Pour moi, il faut qu'il reste des pommes oubliées, il faut qu'il y ait des feuilles arrachées par terre aussi (c'est l'image qui m'est venue pour expliquer une sensation vague, mais c'est peut-être seulement ma propre paresse ou mon manque d'appétit).)

trop

par julienb @, mardi 08 septembre 2015, 16:50 (il y a 3366 jours) @ Claire

c'est marrant, pcq je trouve que si j'en ai écrit un où le non-dit est omniprésent, c'est justement cet héraldique.

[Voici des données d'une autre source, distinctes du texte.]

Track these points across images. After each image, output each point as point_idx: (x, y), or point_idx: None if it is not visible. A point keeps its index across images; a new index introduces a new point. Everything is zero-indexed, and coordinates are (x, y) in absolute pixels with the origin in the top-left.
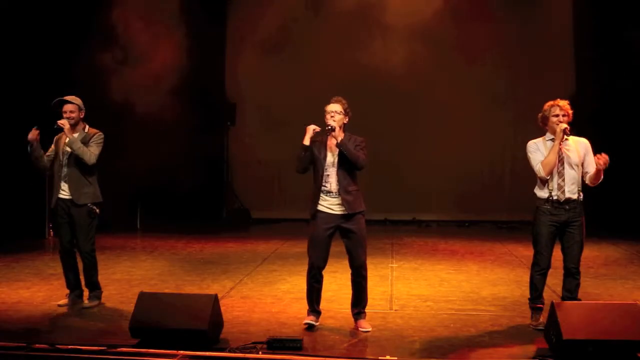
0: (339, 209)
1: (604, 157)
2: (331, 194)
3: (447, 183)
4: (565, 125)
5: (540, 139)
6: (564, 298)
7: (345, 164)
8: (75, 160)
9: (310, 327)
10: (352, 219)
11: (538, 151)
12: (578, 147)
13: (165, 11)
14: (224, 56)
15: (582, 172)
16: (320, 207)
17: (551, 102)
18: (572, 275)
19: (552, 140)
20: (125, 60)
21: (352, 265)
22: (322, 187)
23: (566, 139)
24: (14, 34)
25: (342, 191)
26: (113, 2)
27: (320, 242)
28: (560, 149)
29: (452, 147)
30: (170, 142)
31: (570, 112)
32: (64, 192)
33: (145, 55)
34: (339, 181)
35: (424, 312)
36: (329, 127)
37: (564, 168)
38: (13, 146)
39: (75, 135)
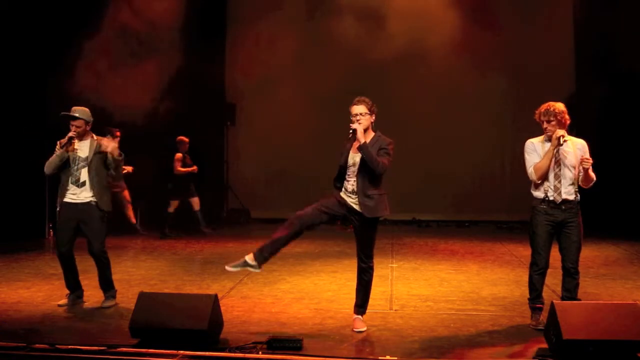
0: (357, 206)
1: (586, 159)
2: (347, 192)
3: (447, 183)
4: (562, 132)
5: (538, 139)
6: (563, 298)
7: (366, 167)
8: (96, 167)
9: (243, 264)
10: (367, 223)
11: (534, 152)
12: (576, 148)
13: (166, 11)
14: (224, 56)
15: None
16: (342, 197)
17: (540, 108)
18: (570, 275)
19: (550, 142)
20: (125, 60)
21: (358, 255)
22: (345, 186)
23: (561, 144)
24: (13, 33)
25: (361, 194)
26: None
27: (327, 207)
28: (557, 151)
29: (452, 147)
30: (171, 142)
31: (559, 113)
32: (73, 196)
33: (145, 55)
34: (357, 184)
35: (424, 312)
36: (351, 131)
37: (560, 169)
38: (13, 146)
39: (87, 141)
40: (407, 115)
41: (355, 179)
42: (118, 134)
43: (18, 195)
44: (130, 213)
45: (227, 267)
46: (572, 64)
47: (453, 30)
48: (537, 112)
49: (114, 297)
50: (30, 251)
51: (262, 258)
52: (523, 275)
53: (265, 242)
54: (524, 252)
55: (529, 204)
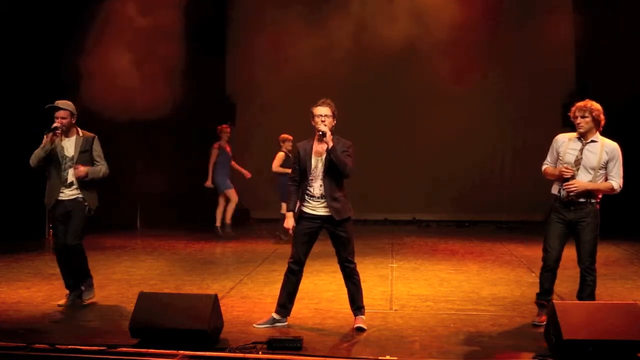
0: (323, 211)
1: (566, 185)
2: (314, 198)
3: (447, 183)
4: (573, 190)
5: (570, 135)
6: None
7: (334, 170)
8: (83, 164)
9: (271, 321)
10: (340, 225)
11: (554, 150)
12: (603, 150)
13: (166, 11)
14: (224, 56)
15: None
16: (304, 209)
17: (577, 104)
18: (582, 277)
19: (579, 139)
20: (125, 60)
21: (339, 261)
22: (307, 191)
23: (592, 141)
24: (11, 32)
25: (329, 198)
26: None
27: (302, 238)
28: (581, 151)
29: (452, 147)
30: (170, 142)
31: (595, 110)
32: (62, 195)
33: (145, 55)
34: (325, 187)
35: (424, 312)
36: (321, 133)
37: (578, 169)
38: (13, 146)
39: (72, 138)
40: (407, 116)
41: (321, 183)
42: (228, 129)
43: (18, 195)
44: (230, 213)
45: (255, 325)
46: (572, 64)
47: (452, 30)
48: (572, 108)
49: (91, 285)
50: (30, 251)
51: (285, 310)
52: (523, 275)
53: (280, 297)
54: (524, 252)
55: (528, 204)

C'est une juxtaposition de deux choses, deux tableaux, deux états, et qui dit juxtaposition dit absence de lien logique apparent, donc à trouver tout seul.
Et c'est encore plus drôle pcq en vrai je suis effectivement en train de cueillir des pommes :) (j'y retourne)

:)

par Claire, mardi 08 septembre 2015, 17:32 (il y a 3366 jours) @ julienb

en vrai on peut tout cueillir.

héraldique

par catr, mardi 08 septembre 2015, 03:04 (il y a 3367 jours) @ Claire

...en même temps, je veux dire : par rapport à ce que tu dis, le poème est-il beau parce qu'il passe juste à côté (au-dessus) de son point de gravité, et ce faisant n'élude-t-il pas cette impuissance sous-jacente (dont le poids, lui, est véritablement écrasant), volontaire voire recherchée ?

...dans la construction du poème cela ne sert-il pas de socle où reposerait une forme ( étrange ) d'humilité ?

et toute cette nature, en somme, ne serait-elle pas un reflet ou l'exacte transposition de ce que l'homme se refuse et qui pourtant le compose ? ... pardon.. je réfléchis encore tout haut... (j'essaie de me freiner ...)

et si le poème avait été nu, nu des beautés, pour n'être que l'écho du poids terrible devant l'immense force du vivant...
n'en aurait-il pas été plus fort encore..? (et ici ma pensée accompagne celle de zeio)




ceci dit, le poème est beau, oui, il est beau et il me fait mal (comme souvent les poèmes de julienb me font mal)

héraldique

par catr, mardi 08 septembre 2015, 03:06 (il y a 3367 jours) @ catr

julienb, pardon de creuser...

héraldique

par Claire, mardi 08 septembre 2015, 16:21 (il y a 3366 jours) @ catr

oui, je te suis bien dans tout ce que tu viens de dire....il me semble que ce qui rend beau le poème c'est tout cela : la force du monde, l'humilité, l'interpénétration, le socle/l'écrasement - mais c'est aussi le lien qu'il fait entre la beauté de la lumière et la luisance des armes, entre le monde inanimé éternel et la symbolique de la lignée humaine.

héraldique

par julienb @, lundi 07 septembre 2015, 21:56 (il y a 3367 jours) @ zeio

Oui, je comprends, il y a du vrai là-dedans et tu as peut-être raison. Mais je n'y peux rien si j'ai vu l'oiseau se jeter dans le ciel avec son cri. Ta métaphore (filée !) est jolie. "Un collier de brillances", c'est déjà pas mal.